*PROBLEM DETAILS:* Return exactly the lines from the start of the records below through the line containing "methamphetamine (meth) to be", both ends included, and leave out the pictures.

*SOURCE MATERIAL:*
....................
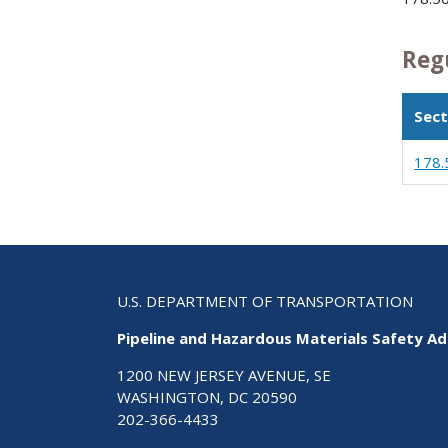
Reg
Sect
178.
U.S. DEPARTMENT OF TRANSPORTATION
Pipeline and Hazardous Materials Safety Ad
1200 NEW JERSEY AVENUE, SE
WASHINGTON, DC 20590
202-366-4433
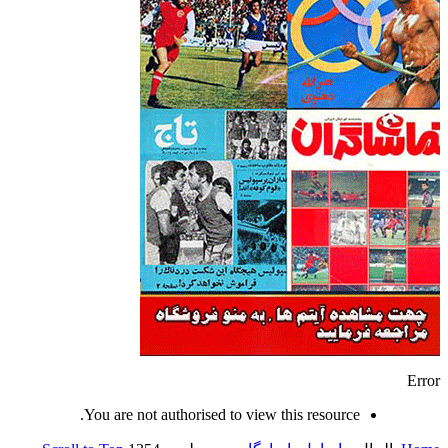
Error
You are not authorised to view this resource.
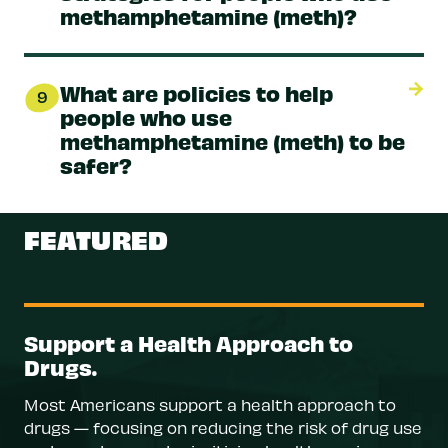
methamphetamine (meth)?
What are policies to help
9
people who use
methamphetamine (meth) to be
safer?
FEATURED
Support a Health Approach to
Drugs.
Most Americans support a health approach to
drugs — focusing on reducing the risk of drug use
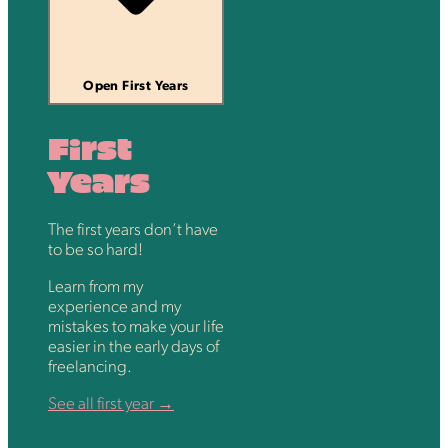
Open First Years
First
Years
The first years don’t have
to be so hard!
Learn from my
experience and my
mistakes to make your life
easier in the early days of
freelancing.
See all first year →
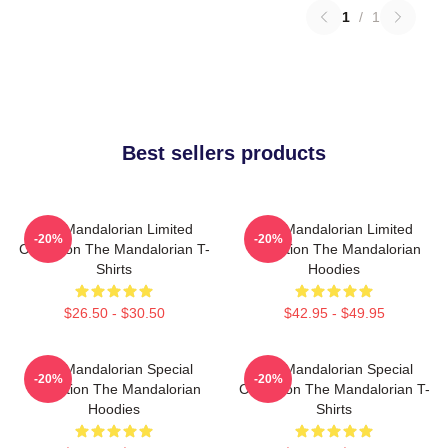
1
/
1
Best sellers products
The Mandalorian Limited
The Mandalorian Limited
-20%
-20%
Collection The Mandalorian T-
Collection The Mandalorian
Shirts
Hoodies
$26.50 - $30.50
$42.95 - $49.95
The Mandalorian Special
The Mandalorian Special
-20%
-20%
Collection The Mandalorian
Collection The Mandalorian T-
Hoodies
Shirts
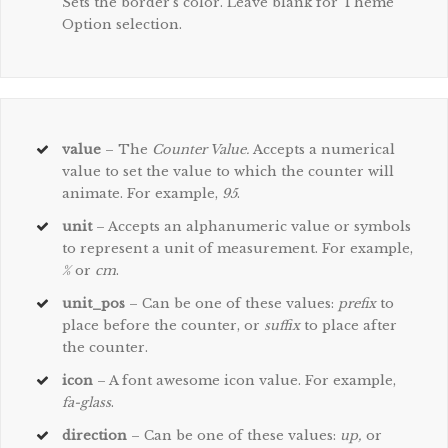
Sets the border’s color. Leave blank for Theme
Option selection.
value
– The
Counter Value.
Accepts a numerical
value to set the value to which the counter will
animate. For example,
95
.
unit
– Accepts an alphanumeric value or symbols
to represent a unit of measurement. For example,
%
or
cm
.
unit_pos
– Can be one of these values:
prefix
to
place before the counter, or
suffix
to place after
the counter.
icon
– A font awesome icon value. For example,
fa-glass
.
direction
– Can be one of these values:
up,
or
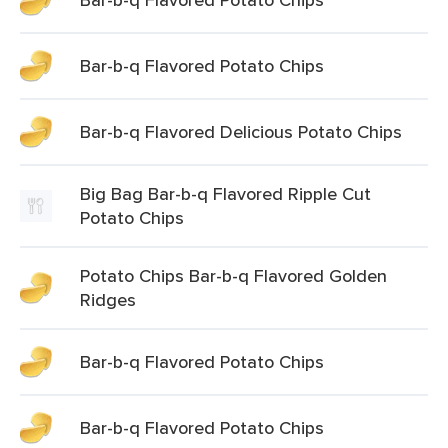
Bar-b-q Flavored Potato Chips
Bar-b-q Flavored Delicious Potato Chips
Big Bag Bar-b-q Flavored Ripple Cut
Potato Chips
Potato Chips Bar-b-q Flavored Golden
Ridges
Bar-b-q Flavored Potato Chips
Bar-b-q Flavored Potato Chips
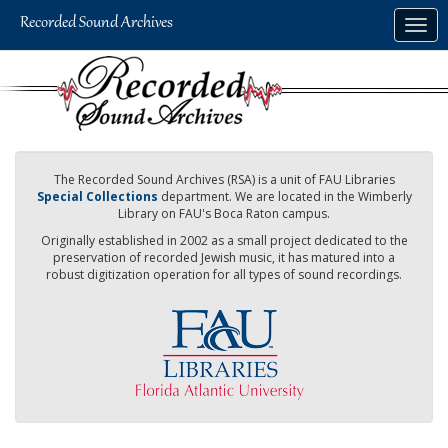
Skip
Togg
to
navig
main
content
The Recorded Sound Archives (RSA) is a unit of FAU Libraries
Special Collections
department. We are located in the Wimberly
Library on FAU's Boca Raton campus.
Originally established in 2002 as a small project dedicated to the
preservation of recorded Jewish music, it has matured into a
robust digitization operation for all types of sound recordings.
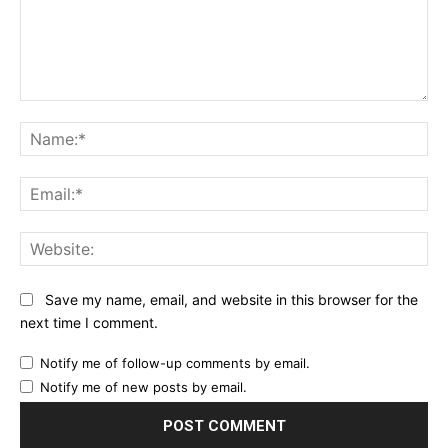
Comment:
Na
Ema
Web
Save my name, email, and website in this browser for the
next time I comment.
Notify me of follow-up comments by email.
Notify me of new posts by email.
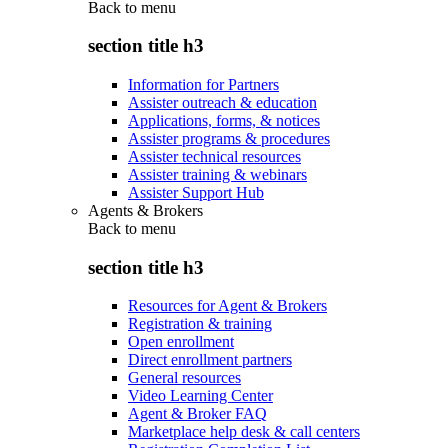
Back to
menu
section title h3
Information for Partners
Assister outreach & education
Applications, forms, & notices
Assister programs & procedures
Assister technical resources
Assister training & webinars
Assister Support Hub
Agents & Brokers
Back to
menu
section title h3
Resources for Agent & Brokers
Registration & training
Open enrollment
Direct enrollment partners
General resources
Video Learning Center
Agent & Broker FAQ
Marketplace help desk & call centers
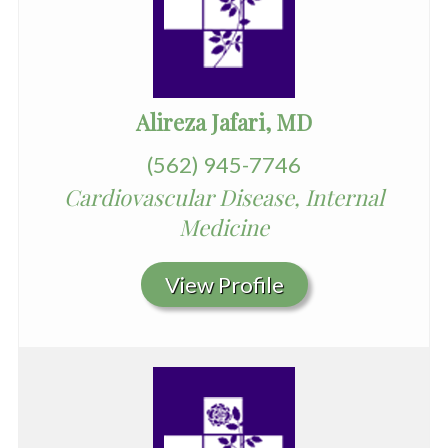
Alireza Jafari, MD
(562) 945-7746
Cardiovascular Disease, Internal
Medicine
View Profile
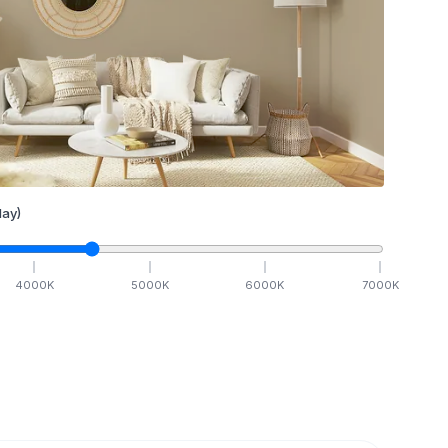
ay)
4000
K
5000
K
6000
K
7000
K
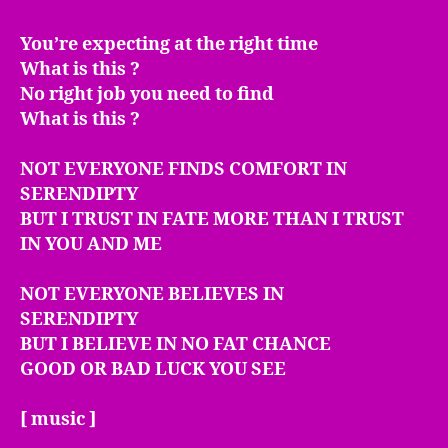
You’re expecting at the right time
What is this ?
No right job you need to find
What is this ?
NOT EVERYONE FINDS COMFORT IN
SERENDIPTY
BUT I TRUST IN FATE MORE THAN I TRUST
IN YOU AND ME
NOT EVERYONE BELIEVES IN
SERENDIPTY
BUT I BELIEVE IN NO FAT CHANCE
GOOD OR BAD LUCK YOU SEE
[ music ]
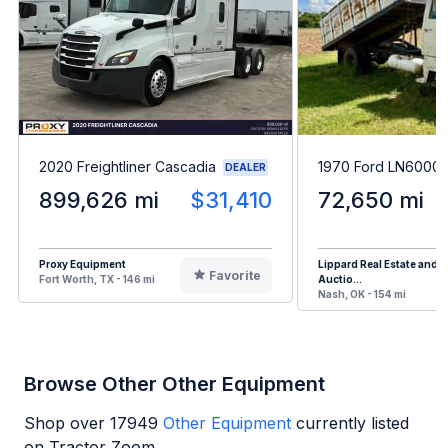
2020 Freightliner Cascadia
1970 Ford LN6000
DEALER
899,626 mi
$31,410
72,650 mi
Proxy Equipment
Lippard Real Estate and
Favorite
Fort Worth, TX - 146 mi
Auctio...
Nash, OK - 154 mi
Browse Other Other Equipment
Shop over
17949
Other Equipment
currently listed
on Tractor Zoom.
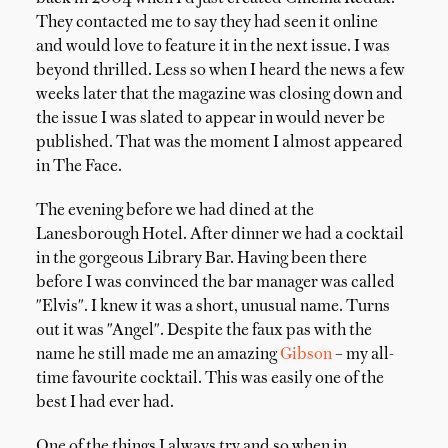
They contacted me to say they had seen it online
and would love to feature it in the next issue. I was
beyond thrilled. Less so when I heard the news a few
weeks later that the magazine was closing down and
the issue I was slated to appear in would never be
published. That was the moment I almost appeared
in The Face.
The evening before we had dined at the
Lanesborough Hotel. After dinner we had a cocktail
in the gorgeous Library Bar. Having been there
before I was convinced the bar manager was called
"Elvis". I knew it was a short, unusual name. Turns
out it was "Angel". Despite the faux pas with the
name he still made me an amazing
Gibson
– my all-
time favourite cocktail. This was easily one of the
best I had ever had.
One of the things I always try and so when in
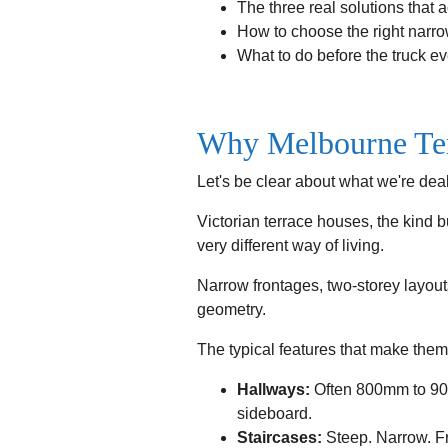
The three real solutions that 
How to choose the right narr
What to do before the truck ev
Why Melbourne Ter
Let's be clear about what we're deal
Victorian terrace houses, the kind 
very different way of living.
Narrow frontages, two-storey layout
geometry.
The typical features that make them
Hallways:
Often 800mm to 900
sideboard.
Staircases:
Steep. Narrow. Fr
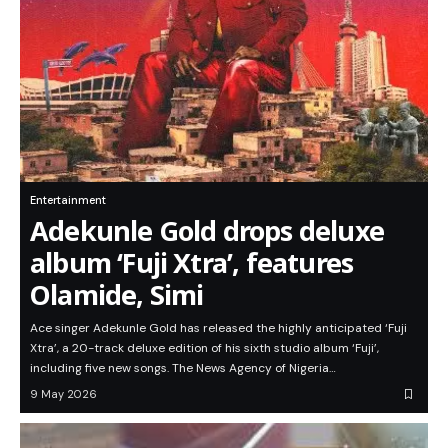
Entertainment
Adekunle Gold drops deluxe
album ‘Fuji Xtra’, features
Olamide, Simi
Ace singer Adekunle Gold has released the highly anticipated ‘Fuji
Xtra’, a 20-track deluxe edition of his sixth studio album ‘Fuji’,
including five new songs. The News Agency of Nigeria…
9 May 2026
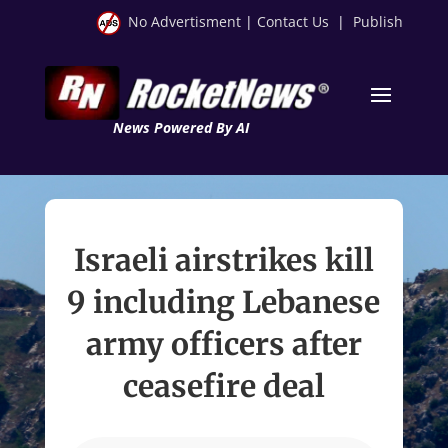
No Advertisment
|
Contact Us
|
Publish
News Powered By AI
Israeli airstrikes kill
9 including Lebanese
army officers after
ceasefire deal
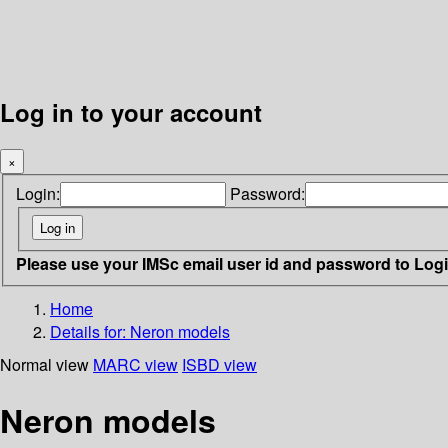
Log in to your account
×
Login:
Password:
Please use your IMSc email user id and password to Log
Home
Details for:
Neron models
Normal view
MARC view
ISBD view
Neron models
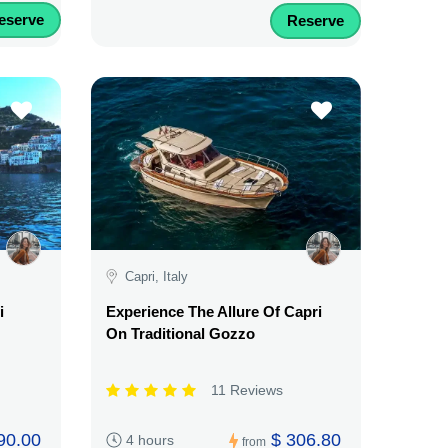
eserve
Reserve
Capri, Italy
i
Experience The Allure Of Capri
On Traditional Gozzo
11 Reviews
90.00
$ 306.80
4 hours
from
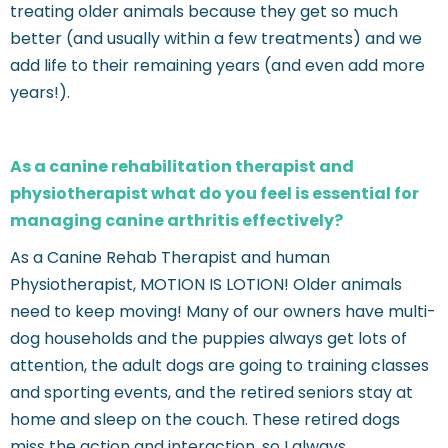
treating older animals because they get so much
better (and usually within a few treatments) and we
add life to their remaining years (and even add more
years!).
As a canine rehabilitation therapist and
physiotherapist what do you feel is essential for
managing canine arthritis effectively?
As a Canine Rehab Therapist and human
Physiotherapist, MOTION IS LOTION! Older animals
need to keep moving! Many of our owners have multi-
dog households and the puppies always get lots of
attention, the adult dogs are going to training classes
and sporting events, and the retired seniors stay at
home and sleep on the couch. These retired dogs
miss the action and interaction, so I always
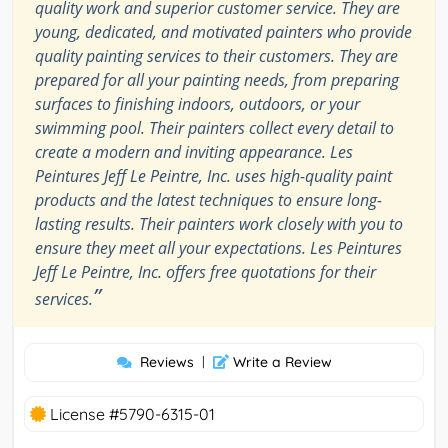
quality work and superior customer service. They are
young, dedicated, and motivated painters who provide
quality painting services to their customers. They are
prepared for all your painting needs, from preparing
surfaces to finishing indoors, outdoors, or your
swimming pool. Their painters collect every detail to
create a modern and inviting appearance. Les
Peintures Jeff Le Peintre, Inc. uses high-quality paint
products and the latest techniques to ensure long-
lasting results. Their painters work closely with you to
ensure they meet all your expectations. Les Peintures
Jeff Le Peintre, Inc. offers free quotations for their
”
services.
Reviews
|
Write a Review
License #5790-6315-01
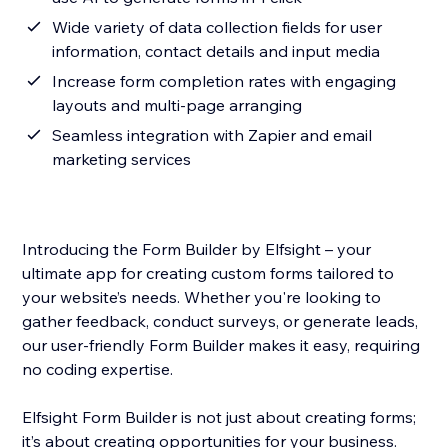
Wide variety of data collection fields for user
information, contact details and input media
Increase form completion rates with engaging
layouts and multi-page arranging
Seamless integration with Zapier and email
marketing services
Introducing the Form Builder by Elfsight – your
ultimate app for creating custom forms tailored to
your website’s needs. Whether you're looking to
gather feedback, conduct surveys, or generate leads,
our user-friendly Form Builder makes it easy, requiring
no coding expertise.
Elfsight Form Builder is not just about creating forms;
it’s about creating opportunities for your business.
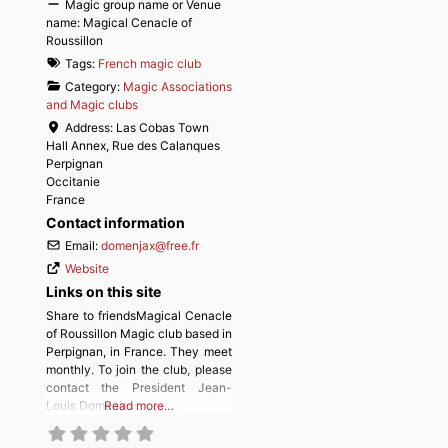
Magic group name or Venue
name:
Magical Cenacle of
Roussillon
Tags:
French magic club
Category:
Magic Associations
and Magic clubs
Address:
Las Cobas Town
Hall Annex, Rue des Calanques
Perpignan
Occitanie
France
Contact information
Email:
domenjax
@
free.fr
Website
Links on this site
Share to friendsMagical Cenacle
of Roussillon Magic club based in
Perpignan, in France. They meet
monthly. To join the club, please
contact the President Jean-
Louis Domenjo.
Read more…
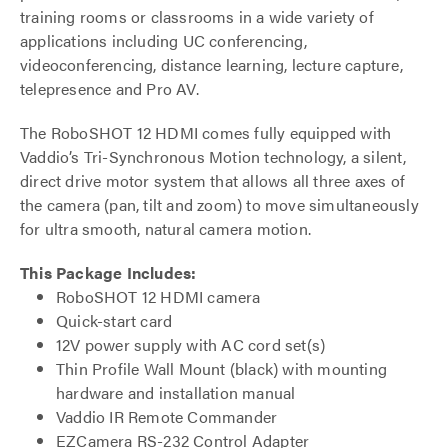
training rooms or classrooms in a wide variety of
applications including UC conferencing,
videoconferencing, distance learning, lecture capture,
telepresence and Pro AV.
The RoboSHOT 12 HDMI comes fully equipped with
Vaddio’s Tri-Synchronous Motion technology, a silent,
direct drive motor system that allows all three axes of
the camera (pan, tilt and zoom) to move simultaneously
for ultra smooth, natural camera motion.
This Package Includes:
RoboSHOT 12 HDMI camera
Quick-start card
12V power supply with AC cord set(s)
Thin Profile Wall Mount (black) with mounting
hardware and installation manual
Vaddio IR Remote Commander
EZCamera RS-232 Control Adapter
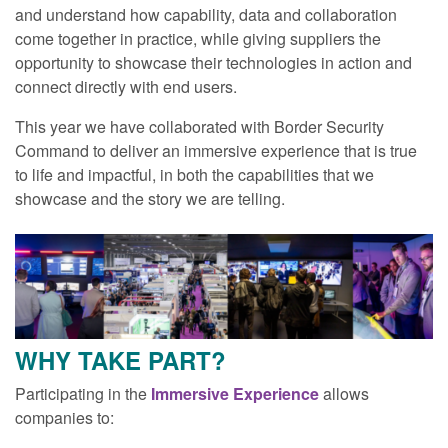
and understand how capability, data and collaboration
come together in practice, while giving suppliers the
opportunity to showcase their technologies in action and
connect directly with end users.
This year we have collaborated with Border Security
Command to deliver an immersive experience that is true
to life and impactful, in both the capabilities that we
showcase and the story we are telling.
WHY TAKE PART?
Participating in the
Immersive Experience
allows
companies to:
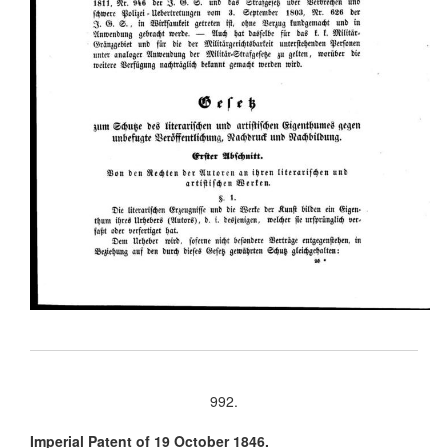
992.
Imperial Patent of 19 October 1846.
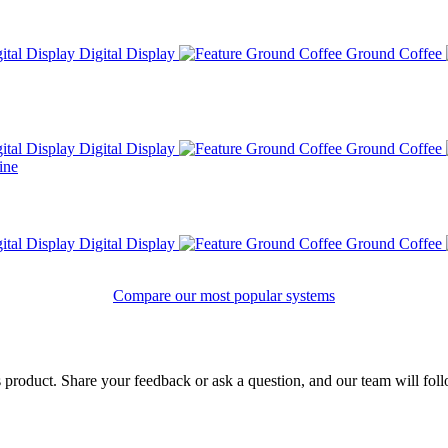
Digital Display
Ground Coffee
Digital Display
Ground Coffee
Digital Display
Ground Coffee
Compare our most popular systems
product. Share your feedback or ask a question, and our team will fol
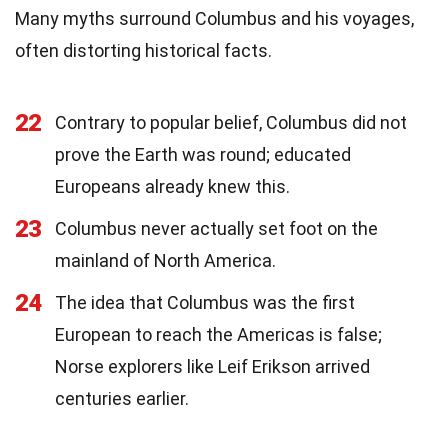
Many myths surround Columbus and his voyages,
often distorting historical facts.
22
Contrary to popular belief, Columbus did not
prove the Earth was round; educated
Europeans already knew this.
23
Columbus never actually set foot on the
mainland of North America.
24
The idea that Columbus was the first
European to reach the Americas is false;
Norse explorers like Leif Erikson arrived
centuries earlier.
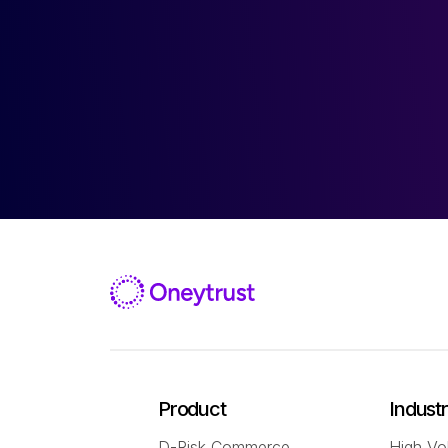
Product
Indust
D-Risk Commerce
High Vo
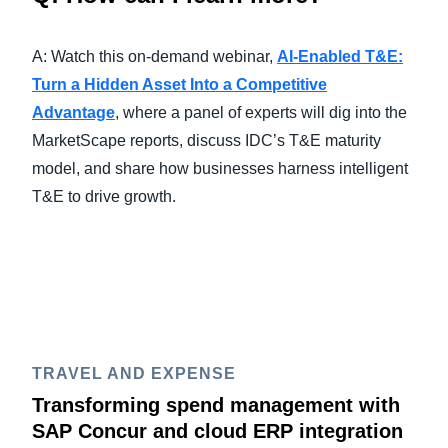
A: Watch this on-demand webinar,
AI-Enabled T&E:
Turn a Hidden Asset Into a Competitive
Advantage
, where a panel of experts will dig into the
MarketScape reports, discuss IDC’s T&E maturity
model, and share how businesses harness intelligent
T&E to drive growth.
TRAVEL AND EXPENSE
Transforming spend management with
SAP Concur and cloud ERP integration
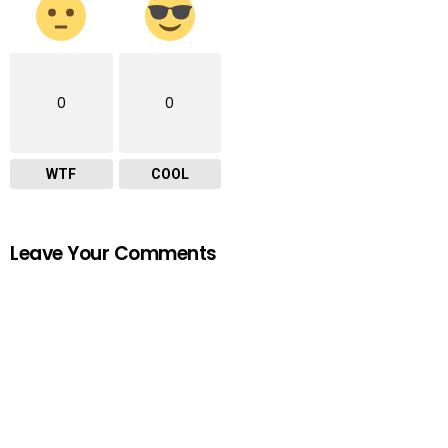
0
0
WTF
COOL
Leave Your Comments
....................
*TASK SOLUTION:*
Reg
Sect
178.
U.S. DEPARTMENT OF TRANSPORTATION
Pipeline and Hazardous Materials Safety Ad
1200 NEW JERSEY AVENUE, SE
WASHINGTON, DC 20590
202-366-4433
Error
You are not authorised to view this resource.
methamphetamine (meth)?
What are policies to help
9
people who use
methamphetamine (meth) to be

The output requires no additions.